Thursday, November 29, 2007

M2N-E MediaShield RAID Problem

I was experiencing an interesting nerve break down while working on this project. It is about the same machine I mentioned in my earlier post. The motherboard is ASUS M2N-E with a nForce 570 Ultra chipset I consider it a very nice mobo.

So about the issue. I've tried to connect four hard disks of 1TB capacity each into RAID0 (stripping) mode, but every time I try to create an array more than 2TB(more than two hard disks) the nVidia's MediaShield Tool shows only 1.65TB. I've tried searching the Asus website about this (which is quite slow and can be a real pain in the @$$) and found out the following:

Question

My M/B cannot detect the total volume of my HDDs correctly when I use Raid over 2TB volume, why?

Answer

Due to the limitation of all the chipsets of Raid controllers, currently volume over 2TB will not be recognized correctly.


After reading such an answer more "why's" and "how's" started popping into my mind, and so I decided to write to the support staff to which he replied to me with a pdf file attached. The file contained some letter from seagate explaining that the limitation of 2TB is due to the drivers in the RAID controllers and never really contained the answer I was looking for.

— PROVIDED DATA —
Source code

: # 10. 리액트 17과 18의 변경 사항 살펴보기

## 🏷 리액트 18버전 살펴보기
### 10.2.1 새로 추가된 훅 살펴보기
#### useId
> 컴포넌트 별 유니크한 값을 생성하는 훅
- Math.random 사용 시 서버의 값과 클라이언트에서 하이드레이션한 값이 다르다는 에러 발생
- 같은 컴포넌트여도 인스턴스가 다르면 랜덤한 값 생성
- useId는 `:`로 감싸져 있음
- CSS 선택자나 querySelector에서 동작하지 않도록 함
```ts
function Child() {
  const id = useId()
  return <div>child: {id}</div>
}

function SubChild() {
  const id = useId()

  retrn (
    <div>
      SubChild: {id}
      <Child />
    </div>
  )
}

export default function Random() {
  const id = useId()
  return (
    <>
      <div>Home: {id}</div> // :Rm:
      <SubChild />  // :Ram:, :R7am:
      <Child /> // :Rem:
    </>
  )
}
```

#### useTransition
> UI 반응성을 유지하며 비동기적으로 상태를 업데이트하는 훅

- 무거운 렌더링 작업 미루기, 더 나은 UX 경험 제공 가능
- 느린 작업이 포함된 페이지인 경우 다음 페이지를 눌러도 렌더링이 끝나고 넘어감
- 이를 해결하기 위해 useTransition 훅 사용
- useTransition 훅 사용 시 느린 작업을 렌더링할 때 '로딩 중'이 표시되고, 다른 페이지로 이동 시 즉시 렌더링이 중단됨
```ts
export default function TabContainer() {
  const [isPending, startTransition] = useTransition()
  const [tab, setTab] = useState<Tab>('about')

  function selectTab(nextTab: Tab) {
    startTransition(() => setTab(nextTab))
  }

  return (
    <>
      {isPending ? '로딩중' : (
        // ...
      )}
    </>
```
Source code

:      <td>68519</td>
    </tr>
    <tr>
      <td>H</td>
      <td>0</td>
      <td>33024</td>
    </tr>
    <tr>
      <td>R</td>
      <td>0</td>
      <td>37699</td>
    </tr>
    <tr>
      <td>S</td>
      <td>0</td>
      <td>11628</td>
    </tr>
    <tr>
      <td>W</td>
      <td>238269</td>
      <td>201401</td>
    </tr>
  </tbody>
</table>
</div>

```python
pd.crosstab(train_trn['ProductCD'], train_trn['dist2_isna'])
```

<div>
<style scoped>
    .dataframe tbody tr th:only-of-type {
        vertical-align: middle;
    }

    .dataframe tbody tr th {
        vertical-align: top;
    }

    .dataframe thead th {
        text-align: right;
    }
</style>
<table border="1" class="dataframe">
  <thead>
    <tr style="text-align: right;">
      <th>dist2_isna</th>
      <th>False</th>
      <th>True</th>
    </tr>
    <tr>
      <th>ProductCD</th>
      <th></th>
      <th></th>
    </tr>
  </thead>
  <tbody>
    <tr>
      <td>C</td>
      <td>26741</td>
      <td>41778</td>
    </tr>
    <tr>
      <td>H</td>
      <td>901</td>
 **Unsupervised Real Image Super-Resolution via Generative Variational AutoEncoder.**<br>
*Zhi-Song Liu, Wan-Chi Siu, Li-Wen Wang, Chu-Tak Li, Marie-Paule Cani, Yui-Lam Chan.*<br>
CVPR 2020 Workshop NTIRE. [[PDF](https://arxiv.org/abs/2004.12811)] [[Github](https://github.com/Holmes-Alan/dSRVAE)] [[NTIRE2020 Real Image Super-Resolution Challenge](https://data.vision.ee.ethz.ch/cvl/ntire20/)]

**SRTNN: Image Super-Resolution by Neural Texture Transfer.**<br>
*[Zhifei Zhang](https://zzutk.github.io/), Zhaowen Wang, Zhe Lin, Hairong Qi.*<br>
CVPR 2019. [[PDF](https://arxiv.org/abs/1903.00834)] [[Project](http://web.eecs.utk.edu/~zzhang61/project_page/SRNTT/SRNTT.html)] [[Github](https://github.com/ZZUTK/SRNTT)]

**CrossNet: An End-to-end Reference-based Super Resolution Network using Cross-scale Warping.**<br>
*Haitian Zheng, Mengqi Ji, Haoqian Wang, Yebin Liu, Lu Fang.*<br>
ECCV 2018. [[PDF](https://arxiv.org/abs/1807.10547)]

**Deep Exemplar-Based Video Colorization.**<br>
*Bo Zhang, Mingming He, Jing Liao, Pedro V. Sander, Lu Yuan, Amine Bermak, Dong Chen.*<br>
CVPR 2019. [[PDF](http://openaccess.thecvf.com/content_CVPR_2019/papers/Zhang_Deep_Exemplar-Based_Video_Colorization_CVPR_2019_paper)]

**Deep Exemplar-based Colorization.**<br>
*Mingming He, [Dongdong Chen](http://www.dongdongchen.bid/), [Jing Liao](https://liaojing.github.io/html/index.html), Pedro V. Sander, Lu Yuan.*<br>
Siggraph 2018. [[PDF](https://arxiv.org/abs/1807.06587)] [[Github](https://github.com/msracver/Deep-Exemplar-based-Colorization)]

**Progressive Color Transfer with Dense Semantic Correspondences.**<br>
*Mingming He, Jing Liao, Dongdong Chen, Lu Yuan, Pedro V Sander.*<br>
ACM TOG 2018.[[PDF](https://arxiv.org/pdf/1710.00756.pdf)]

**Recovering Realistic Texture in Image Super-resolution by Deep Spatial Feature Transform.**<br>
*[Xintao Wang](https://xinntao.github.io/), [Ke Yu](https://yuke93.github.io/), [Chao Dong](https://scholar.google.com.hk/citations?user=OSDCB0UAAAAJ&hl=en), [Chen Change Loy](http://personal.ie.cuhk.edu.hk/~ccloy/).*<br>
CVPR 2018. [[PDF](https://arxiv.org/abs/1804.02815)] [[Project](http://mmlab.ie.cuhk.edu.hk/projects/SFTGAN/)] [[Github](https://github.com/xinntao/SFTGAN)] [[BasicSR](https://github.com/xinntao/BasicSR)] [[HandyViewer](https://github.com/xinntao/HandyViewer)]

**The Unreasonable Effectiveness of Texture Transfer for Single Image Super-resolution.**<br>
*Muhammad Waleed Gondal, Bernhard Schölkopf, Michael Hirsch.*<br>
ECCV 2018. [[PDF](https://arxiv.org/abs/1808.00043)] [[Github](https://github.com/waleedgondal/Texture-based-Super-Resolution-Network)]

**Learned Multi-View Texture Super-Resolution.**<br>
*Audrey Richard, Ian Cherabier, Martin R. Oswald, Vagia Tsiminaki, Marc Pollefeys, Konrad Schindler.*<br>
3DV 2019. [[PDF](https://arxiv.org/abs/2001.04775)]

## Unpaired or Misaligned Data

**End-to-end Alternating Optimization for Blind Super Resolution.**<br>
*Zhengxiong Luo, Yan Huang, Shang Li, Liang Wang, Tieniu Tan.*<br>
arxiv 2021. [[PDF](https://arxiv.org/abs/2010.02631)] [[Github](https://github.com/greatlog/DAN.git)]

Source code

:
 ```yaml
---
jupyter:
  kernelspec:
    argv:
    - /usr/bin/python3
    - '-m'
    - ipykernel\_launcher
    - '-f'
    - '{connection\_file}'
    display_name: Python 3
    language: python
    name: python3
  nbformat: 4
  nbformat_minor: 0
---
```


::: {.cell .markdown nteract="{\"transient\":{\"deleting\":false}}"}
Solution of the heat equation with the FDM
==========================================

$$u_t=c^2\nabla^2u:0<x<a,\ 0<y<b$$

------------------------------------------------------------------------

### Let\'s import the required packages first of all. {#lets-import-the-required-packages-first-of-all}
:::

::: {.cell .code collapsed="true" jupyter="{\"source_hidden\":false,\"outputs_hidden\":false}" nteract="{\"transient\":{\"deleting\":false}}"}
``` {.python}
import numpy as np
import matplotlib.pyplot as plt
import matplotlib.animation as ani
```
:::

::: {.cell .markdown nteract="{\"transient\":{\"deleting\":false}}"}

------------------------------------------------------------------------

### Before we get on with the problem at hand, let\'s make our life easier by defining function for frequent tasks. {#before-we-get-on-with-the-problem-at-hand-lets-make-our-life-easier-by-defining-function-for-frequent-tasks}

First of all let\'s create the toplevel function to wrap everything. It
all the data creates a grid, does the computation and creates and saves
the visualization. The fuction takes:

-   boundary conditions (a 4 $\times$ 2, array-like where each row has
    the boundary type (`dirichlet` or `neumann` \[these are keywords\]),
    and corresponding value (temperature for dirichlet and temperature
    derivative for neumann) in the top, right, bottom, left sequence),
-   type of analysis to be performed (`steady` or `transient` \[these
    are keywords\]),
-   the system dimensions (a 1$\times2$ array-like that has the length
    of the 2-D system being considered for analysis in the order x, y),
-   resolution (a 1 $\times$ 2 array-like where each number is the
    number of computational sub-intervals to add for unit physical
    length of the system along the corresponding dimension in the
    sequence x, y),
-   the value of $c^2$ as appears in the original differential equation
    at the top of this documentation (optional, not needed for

— TASKS AND EXERCISES —
(1) List every storage capacity figure given in the RAID problem post.
(2) Translate this sentence from the RAID problem post into Spanish: "Due to the limitation of all the chipsets of Raid controllers, currently volume over 2TB will not be recognized correctly."
(3) Answer these questions using the RAID problem post:
(a) What chipset does the motherboard have?
(b) How many hard disks did the writer try to connect in RAID0 mode?
(c) What kind of file did the support staff attach to the reply?

— ANSWERS GIVEN —
(1)
1TB
2TB
1.65TB

(2) Debido a la limitación de todos los chipsets de las controladoras Raid, actualmente los volúmenes de más de 2TB no se reconocerán correctamente.

(3)
(a) An nForce 570 Ultra chipset.
(b) Four.
(c) A pdf file.